Terrified of success and failure alike, paralyzed by my own steely will and decades of incessant effort (the bane of true being, I now must admit), I recently realized two new things.
One: I far too readily tread water on the ocean floor of my soul. And two (as if that first were not well and thoroughly enough!): having long ago parted up my self for an auction that never gaveled in, I too readily now consider myself already marooned.
And all this from one who’s had the astonishingly lucky grace to meet, to know, to benefit from walking alongside a literal slew of other beings, fellow animals like me, making our way from first breath to last. Human animals: dear, kindhearted friends, acquaintances, even strangers and passersby. At every juncture in my life—no matter how actually grim—there has been at least one person alongside who cared that I was still alive. Often there have been many. People from all walks of life: people like me and people so different that we might as well’ve been raised on different moons orbiting planets not on speaking (or even hailing) terms.
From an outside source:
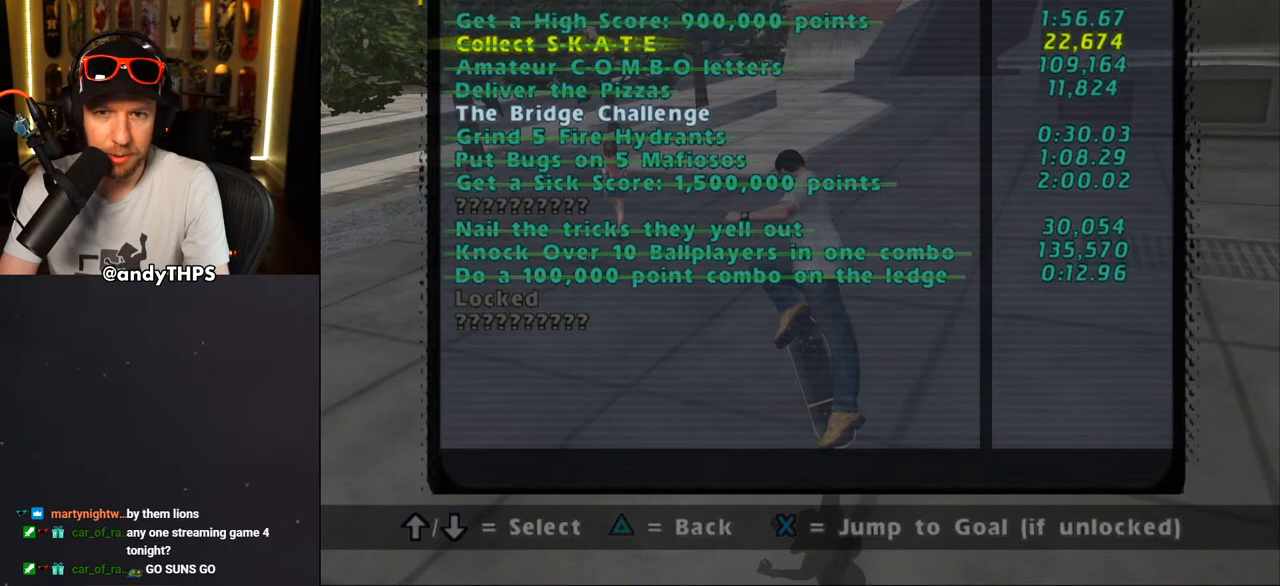
{"buttons": ["DPAD_DOWN"], "left_stick": "center", "right_stick": "center", "events": [[17, "DPAD_DOWN", "down"], [117, "DPAD_DOWN", "up"], [167, "DPAD_DOWN", "down"], [233, "DPAD_DOWN", "up"], [317, "DPAD_DOWN", "down"], [383, "DPAD_DOWN", "up"], [467, "DPAD_DOWN", "down"]]}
It didn’t matter. We connected. They reached out or I did or both, or we happened to stumble into one another somehow, and the next breath was made more doable.
And there are the animal animals, too: again, most dear, every last one: dogs and
deer and raccoons and squirrels and
and birds of every ilk and snakes (rattlers and rosy boas, red racers, moccasins)
and coyotes and desert tortoises and hedgehogs and ferrets and insects
(my treasured Monarchs and honeybees and the teensy ants I try so hard still not to step on and the yellow jackets that get me once every year or it’s not done yet): every last one a miracle too grand to imagine (even the geese who reliably hate me and try hard to prove it, a fact on which I count and to which I look forward most eagerly anymore). And that’s just here in the states.
In Africa, it was wild dogs and hyenas and lions and warthogs and
secretary birds and elephants and giraffes and nyalas and elands and
snakes that made our statesiders look like cuddly chaps (mambas and puff adders and cobras).
And what about in the archives?
The giant tortoises, the leaping sharks, the whales, the single tiny mullet that rounded the Horn in a flask of the River Delaware’s water in which it hatched, the monkeys that broke down the ship’s orders for a spell, the wild horses being shot for meat and sport and leaving a hard-bitten captain to grieve that?
And, then, too, what of all the beloved places and trees, the far lonely mountains and tiny village yard,
the lilacs and crabapples and dogwood and sweet gums and cacti, the turnips I hated but couldn’t outwit,
the violets and star flowers that patiently show up in my life every spring that rounds the bend?
What of the cacti, the rocks, the sand (every grain)?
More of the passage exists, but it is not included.